-- DATA FOR ANALYSIS follows --

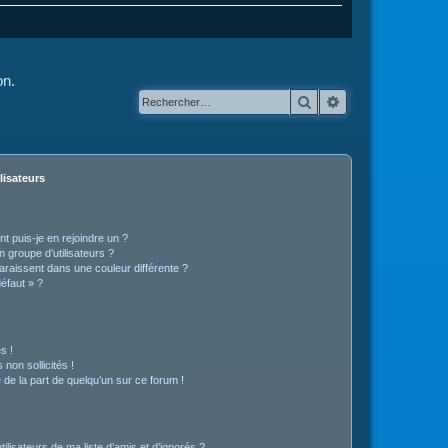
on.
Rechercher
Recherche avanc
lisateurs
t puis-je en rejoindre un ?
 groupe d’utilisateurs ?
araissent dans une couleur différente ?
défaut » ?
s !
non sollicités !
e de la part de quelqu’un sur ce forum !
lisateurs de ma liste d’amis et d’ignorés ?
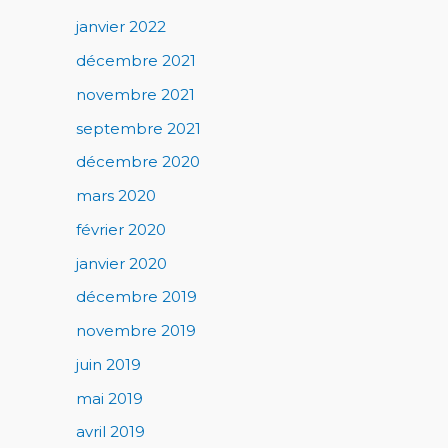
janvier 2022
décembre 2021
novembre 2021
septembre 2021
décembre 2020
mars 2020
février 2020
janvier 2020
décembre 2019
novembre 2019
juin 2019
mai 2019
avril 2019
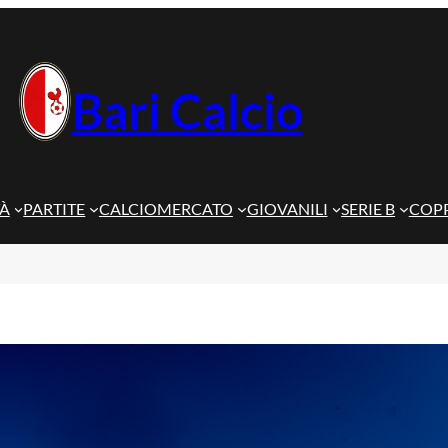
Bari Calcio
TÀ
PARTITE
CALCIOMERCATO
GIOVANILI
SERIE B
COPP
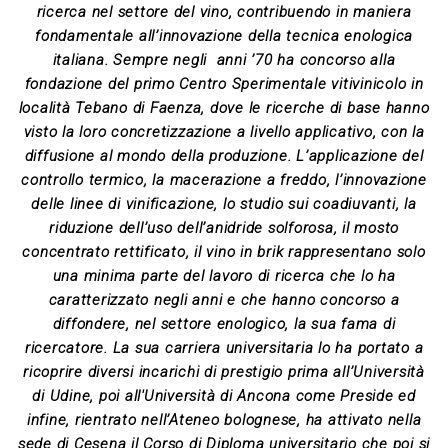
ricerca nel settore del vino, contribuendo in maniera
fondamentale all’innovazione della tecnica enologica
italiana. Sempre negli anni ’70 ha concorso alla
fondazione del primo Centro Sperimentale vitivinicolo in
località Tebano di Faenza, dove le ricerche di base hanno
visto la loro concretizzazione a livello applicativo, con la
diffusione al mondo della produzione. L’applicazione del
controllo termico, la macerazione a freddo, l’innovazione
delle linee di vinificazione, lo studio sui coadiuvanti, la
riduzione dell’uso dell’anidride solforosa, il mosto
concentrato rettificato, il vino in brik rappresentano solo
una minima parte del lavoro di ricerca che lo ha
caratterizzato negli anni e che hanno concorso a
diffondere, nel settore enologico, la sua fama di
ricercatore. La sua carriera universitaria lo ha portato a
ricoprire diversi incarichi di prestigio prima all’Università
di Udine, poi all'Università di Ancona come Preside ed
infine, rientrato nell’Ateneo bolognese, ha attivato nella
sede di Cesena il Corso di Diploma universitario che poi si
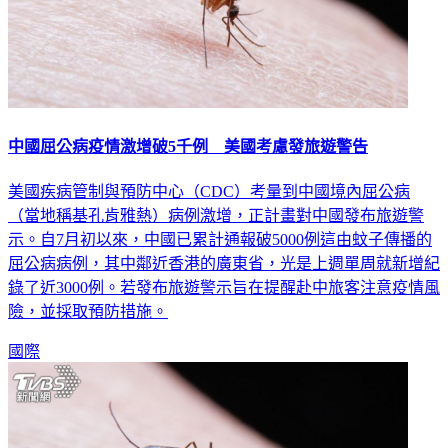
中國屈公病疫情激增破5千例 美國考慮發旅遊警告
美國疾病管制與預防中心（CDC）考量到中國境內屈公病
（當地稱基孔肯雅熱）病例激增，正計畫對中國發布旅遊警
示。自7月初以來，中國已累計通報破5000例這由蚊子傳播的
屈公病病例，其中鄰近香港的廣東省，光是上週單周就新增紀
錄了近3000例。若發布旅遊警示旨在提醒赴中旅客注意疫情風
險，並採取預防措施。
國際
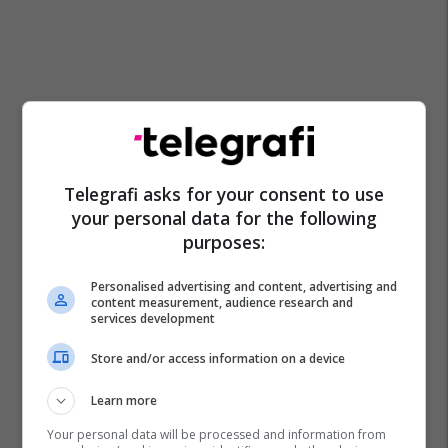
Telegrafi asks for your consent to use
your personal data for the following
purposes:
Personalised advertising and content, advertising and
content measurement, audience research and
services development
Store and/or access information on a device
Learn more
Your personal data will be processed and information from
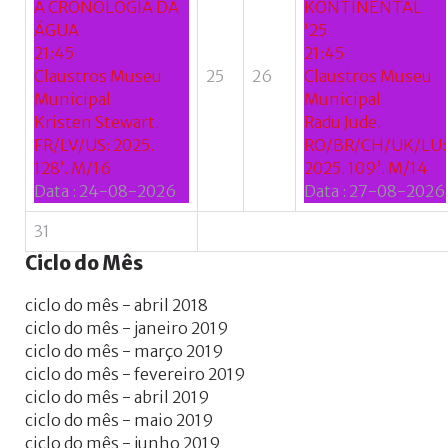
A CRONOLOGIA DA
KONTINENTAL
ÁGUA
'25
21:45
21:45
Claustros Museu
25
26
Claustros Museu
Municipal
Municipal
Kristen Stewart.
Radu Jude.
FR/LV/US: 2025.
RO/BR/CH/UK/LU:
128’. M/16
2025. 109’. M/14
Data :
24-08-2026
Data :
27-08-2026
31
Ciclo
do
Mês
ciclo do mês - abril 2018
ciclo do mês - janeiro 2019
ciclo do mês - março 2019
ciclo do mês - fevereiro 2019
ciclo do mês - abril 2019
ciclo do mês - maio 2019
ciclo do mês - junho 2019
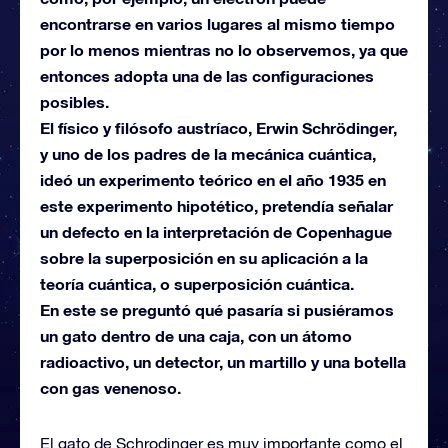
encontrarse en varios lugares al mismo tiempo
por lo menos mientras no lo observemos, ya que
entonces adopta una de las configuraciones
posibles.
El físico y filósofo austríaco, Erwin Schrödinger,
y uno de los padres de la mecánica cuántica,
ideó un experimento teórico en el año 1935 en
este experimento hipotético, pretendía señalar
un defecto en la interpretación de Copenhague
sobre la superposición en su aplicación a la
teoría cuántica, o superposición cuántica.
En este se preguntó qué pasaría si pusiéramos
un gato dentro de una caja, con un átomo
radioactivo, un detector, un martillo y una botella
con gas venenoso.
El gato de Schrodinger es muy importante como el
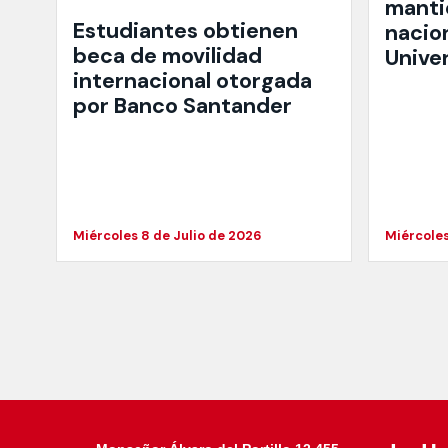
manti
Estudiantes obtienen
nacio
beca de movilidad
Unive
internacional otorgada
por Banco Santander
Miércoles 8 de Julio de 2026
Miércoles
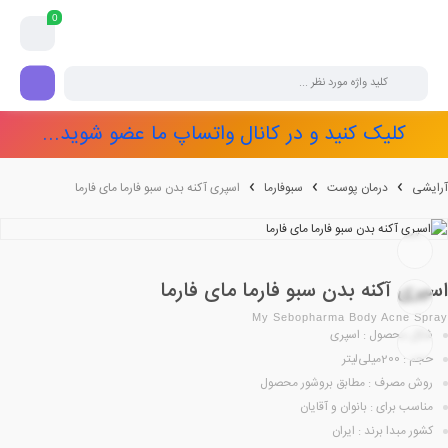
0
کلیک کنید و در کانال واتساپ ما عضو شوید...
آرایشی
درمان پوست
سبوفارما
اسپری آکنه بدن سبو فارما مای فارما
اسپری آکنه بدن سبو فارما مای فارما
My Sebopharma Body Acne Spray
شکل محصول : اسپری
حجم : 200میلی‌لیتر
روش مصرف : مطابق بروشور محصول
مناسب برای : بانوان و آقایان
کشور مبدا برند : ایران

-- DATA FOR ANALYSIS concluded --
-- DATA FOR ANALYSIS follows --

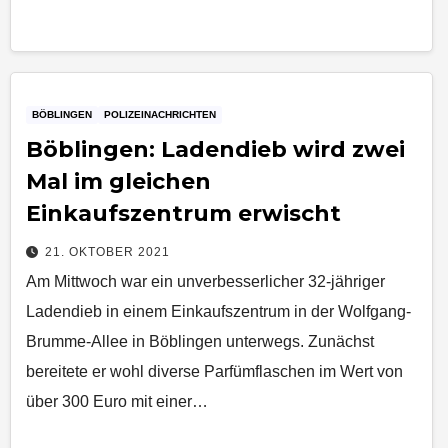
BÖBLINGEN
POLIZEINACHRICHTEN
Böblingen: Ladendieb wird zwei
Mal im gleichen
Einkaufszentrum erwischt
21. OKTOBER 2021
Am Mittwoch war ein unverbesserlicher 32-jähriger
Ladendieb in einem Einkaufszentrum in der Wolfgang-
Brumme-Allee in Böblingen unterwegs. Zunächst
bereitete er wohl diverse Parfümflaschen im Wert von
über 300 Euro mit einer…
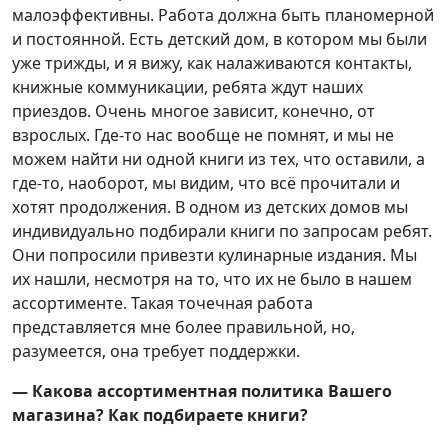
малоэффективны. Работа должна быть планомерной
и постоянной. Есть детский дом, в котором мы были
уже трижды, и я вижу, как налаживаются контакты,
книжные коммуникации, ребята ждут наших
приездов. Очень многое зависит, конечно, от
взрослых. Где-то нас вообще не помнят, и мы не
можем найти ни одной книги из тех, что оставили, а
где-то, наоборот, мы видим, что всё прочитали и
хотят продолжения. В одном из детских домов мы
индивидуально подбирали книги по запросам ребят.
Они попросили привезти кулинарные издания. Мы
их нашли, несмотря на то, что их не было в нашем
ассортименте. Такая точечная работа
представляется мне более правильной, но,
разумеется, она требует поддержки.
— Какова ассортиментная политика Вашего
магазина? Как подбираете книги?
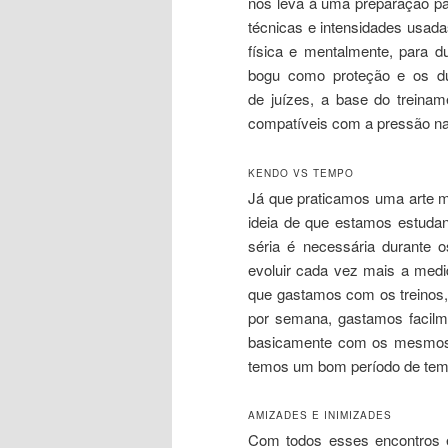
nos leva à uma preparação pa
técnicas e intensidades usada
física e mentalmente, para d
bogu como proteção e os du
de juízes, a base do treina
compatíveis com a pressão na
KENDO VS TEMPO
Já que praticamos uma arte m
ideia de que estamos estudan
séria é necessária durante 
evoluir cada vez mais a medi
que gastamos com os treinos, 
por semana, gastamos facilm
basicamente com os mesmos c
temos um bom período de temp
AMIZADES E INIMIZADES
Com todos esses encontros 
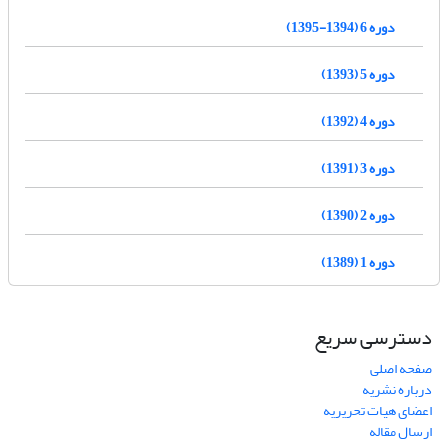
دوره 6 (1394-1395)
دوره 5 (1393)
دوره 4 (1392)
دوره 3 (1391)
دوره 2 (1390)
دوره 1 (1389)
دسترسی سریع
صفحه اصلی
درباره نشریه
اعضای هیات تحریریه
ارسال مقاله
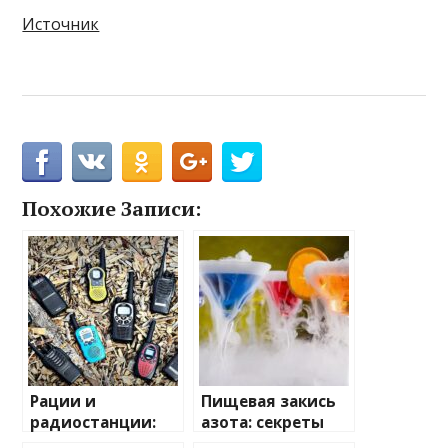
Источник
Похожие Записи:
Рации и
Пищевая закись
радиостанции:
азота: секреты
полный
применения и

-- DATA FOR ANALYSIS concluded --

**WHAT YOU WILL DO:** Pick out every line in the records above that contains the word "hanno", treating uppercase and lowercase as different.

**OUTPUT FOR THIS EXERCISE:**
località Tebano di Faenza, dove le ricerche di base hanno
caratterizzato negli anni e che hanno concorso a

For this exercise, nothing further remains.